◆ Task description: Using the listing below, show all lines that hold the word "Diomedes".

◆ Provided data:
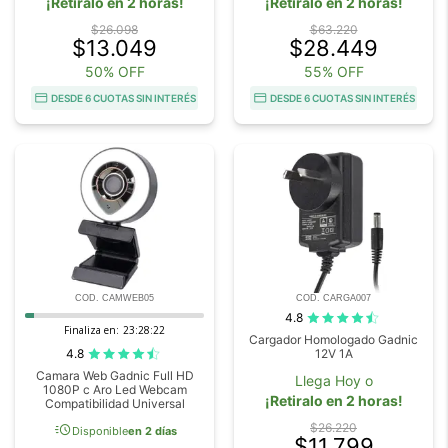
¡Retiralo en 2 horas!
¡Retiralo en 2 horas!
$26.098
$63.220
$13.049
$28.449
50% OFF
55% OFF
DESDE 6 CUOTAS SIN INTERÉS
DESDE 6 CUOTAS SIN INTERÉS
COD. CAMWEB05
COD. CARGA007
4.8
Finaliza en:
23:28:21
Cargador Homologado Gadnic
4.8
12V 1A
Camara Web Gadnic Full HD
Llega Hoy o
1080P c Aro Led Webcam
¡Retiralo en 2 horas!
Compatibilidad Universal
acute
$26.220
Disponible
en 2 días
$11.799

...

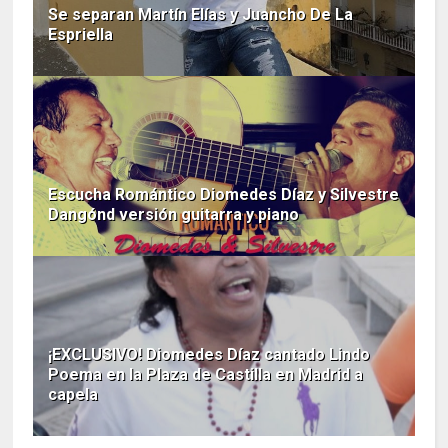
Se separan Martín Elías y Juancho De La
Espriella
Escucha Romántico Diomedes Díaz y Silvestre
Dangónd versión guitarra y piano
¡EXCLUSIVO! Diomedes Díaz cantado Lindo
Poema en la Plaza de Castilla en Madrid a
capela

◆ Your solution:
Escucha Romántico Diomedes Díaz y Silvestre
¡EXCLUSIVO! Diomedes Díaz cantado Lindo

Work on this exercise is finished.